Decorrente deste ensaio, o conceito mais popularizado, mesmo por não leitores de McLuhan, é o de Aldeia Global. Com efeito, estes meios de comunicação, ao mostrarem o mundo das muitas latitudes e longitudes, davam a impressão de que este estava cada vez mais pequeno, de que vivíamos afinal em relações de vizinhança. Também eu interiorizei esta conceção e seguramente a repeti.
E contudo, esta ideia entrava em choque com a perceção de mundo grande, lugares distantes e estranhos, que desenvolvi quando comecei a viajar.
Por mais “familiares” que me parecessem, lugares que “conhecia” das imagens televisivas, eu mantinha a noção do distante, do tempo que demorava a chegar, cruzando o céu a uma velocidade quase impercetível. Entretanto, os modelos socioeconómicos também iam tornando mais iguais as cidades, a ocidente e a oriente: a mesma arquitetura, os mesmos meios de transporte, os mesmos anúncios, as marcas, o vestuário, os restaurantes de fast food, a uniformidade da aparência, polvilhado aqui e ali por vestígios de outros tempos, de gentes e culturas diferentes.
Ser turista é uma condição cheia de contradições! Procuramos em todo lado as nossas zonas de conforto, mas também o genuinamente diferente, o exótico…
A Internet e tudo o que esta tornou possível em termos comunicacionais, suscitam-me também perguntas e respostas contraditórias. A galáxia de McLuhan pode parecer cada vez mais uma aldeia, mas a proximidade, a vizinhança, a amizade, e muito do que era genuinamente humano, torna-se cada vez mais artificial. Por outro lado, e apesar da transformação dos media tradicionais, impressos e audiovisuais, estes mantêm, na sua dimensão informativa, uma visão de proximidade artificial, construída pelos critérios de noticiabilidade.
Tudo nos indica que o critério audiências domina a agenda mediática. Mas como se define essa agenda? Dar ao público o que o público quer versus o público só pode querer o que lhe dermos, eis a história interminável desta polémica das audiências.

---*---

> **Enunciado 1**
Responda às seguintes perguntas sobre o excerto:
(a) Qual é o conceito mais popularizado decorrente do ensaio, mesmo entre não leitores de McLuhan?
(b) Que tipo de restaurantes figura entre aquilo que tornava as cidades mais iguais, a ocidente e a oriente?
(c) Que critério, segundo o excerto, domina a agenda mediática?

> **Material fornecido**

---*---

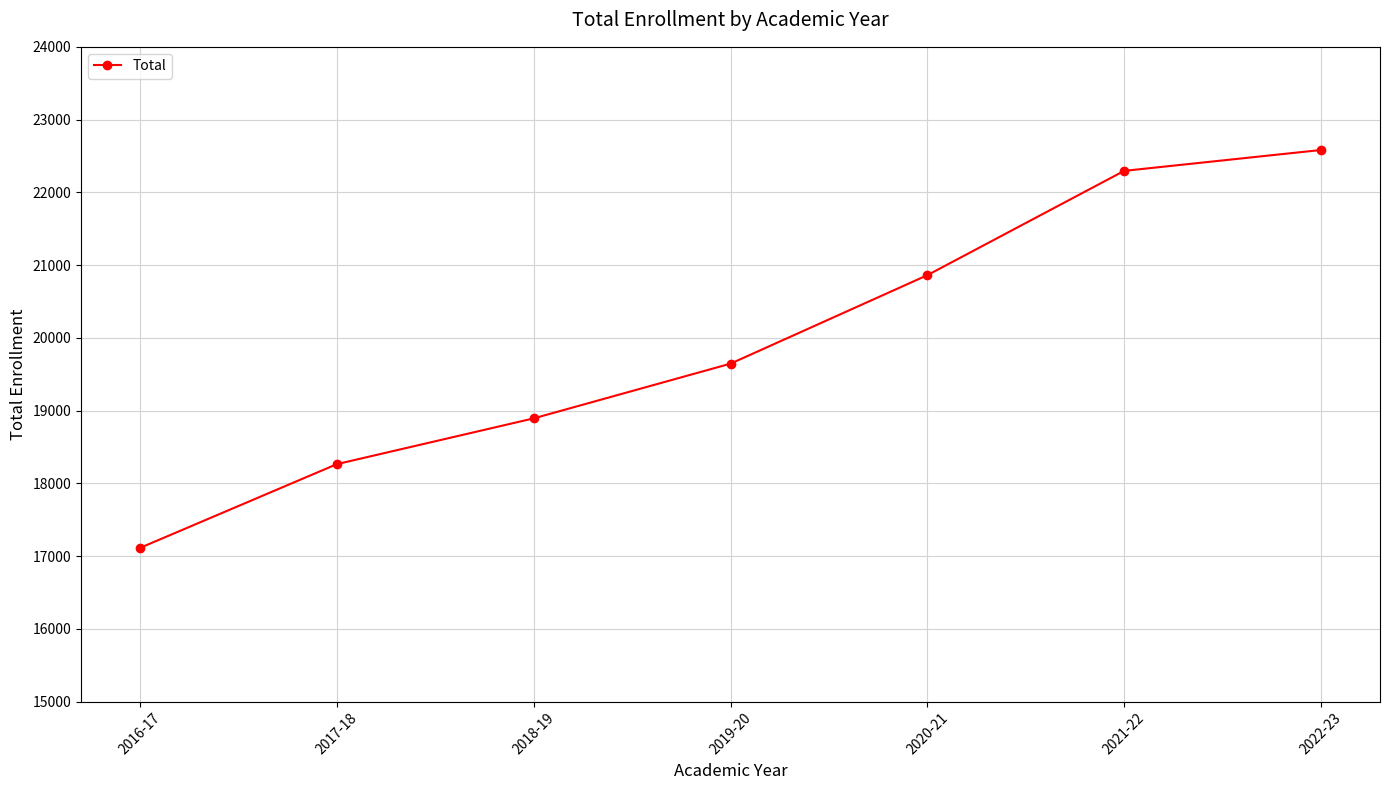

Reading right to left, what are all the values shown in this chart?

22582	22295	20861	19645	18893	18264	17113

---*---

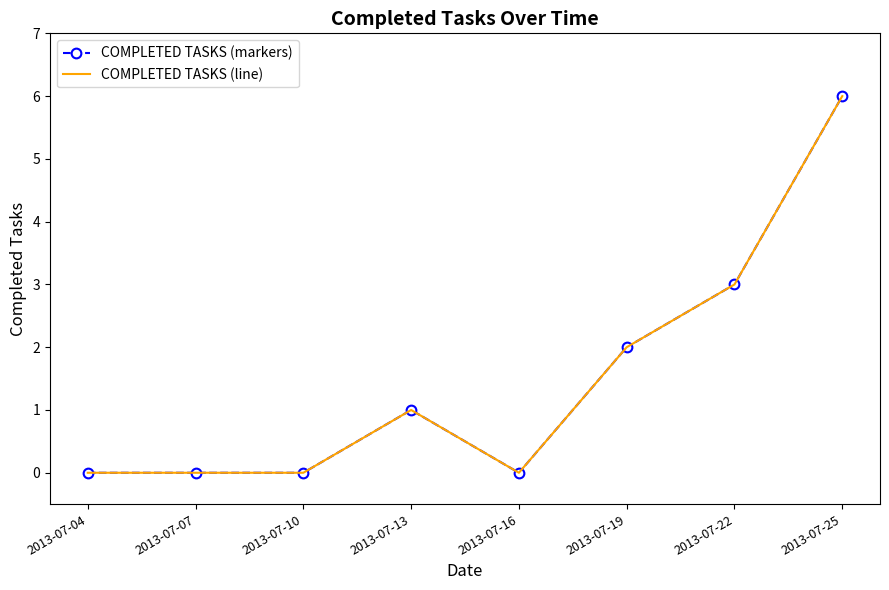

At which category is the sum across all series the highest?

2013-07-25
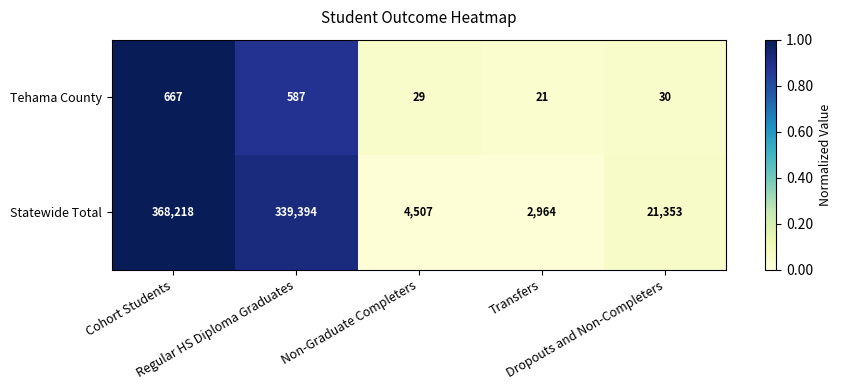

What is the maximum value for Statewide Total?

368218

---*---

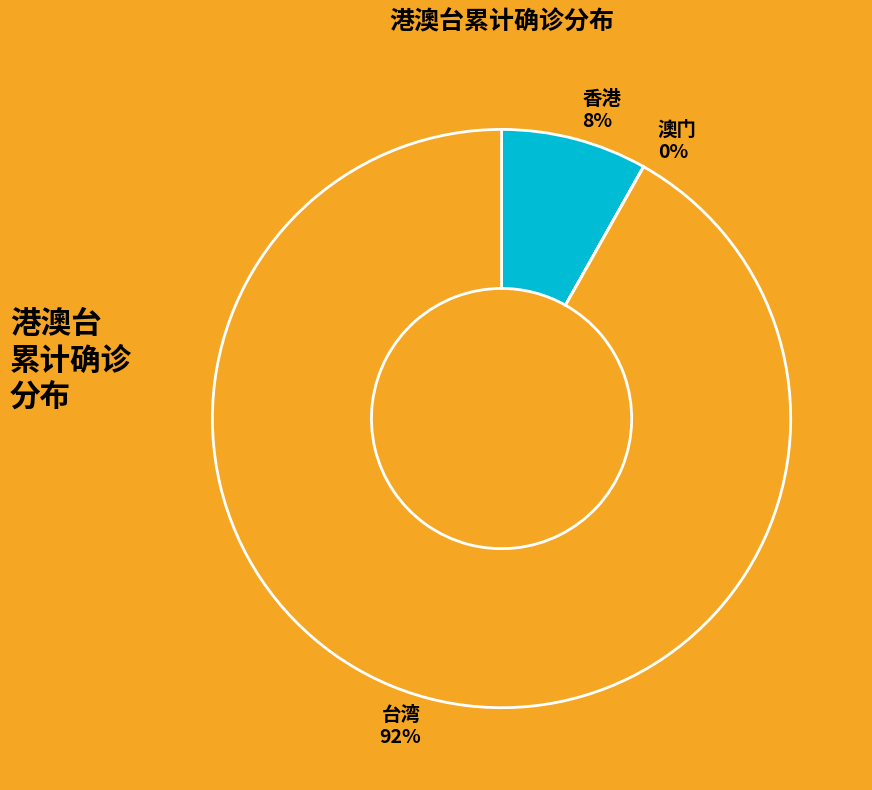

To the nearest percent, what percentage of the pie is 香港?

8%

---*---

> **Enunciado 2**
Copie das entradas o trecho que vai da linha que contém "At which category" até à linha que contém "What is the", ambas incluídas. Não inclua as imagens na resposta.

> **Resposta escrita 1**
(a) O conceito de Aldeia Global.
(b) Os restaurantes de fast food.
(c) O critério audiências.

> **Resposta escrita 2**
At which category is the sum across all series the highest?

2013-07-25

What is the maximum value for Statewide Total?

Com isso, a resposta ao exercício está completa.